"I brought him the video," Diamond told The Tribune on Thursday. "I believed I played him the video, if not, I talked to him about the video. And I suggested we not pursue the case."
But Diamond said her supervisor was insistent the case go forward. She said she was told that regardless of the officer's actions, Anderson should still be prosecuted for misdemeanor charges of intoxication and spitting at an officer.
Diamond said Fisher also told her that he would discuss the issue with his boss, then-top city prosecutor, Padma Veeru-Collings, and would forward the video up the chain of command, and to the police, for an investigation. She assumed that had happened.
But when Salt Lake City Police Chief Mike Brown said Wednesday that his department was unaware of the violent arrest until this week, Diamond said she was "shocked and angered."
"I don't know what the truth is," she said.
Tessa Hansen, Anderson's defense attorney, said she also believed that the police were investigating Reinwand after the case was dismissed in March of last year.
However, no investigation into Reinwand's conduct appears to have begun until this week, when the arrest footage appeared on online, prompting the chief to describe the filmed events as "abhorrent."
Anderson, now 43, was being arrested in a driveway after a complaint of a domestic disturbance the night of Oct. 9, 2014, when, in the video, Anderson appears to spit at Reinwand.
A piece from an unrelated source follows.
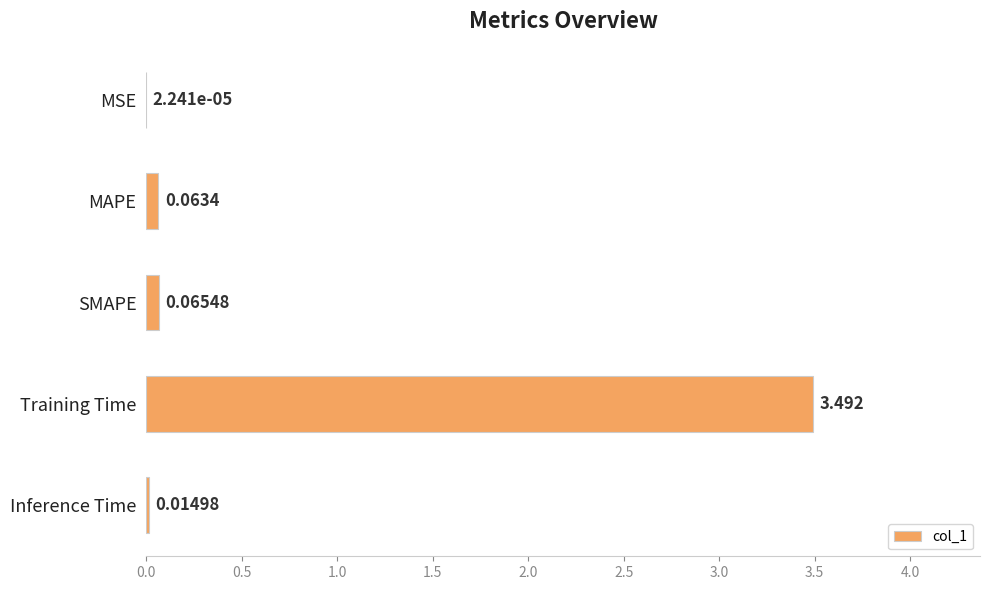

Between MAPE and MSE, which is larger?

MAPE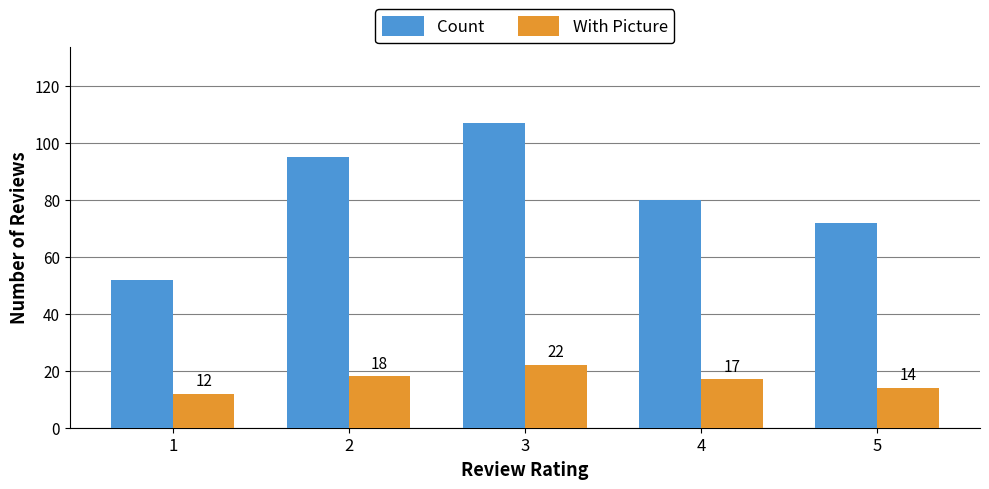

What are all the series names shown in the legend?

Count, With Picture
With Anderson's 9-year-old daughter distraught and crying in the background, Reinwand appears to punch Anderson and take her to the ground. He can be heard repeatedly calling Anderson a "bitch" and "idiot" along with other profanities.
He also can be heard telling Anderson: "You deserve to have your ass kicked."
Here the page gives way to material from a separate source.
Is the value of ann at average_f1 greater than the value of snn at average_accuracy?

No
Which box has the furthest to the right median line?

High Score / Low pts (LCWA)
Anderson was subsequently charged with two misdemeanors. Anderson's attorneys obtained the video in discovery and confronted prosecutors, said Hansen, a public defender.
"We, of course, saw that there were some real problems with how she was treated; we wanted to make sure we gave her the very best defense that we could," Hansen said.
Hansen recalled that prosecutors acknowledged the video could make it difficult to secure a conviction against Anderson. Then Reinwand did not show up to testify at Anderson's preliminary hearing in March 2015.
"We were told the police department was aware of the incident and was investigating," Hansen said. "We believed that this was being investigated, and given that the officer wasn't there, I assumed that was [a result] of the investigation."
But Diamond said she spoke with Reinwand after he didn't show up at the hearing, and he said he didn't want the case to go forward.
"He said he didn't want to come," she said. "He was very embarrassed by his actions."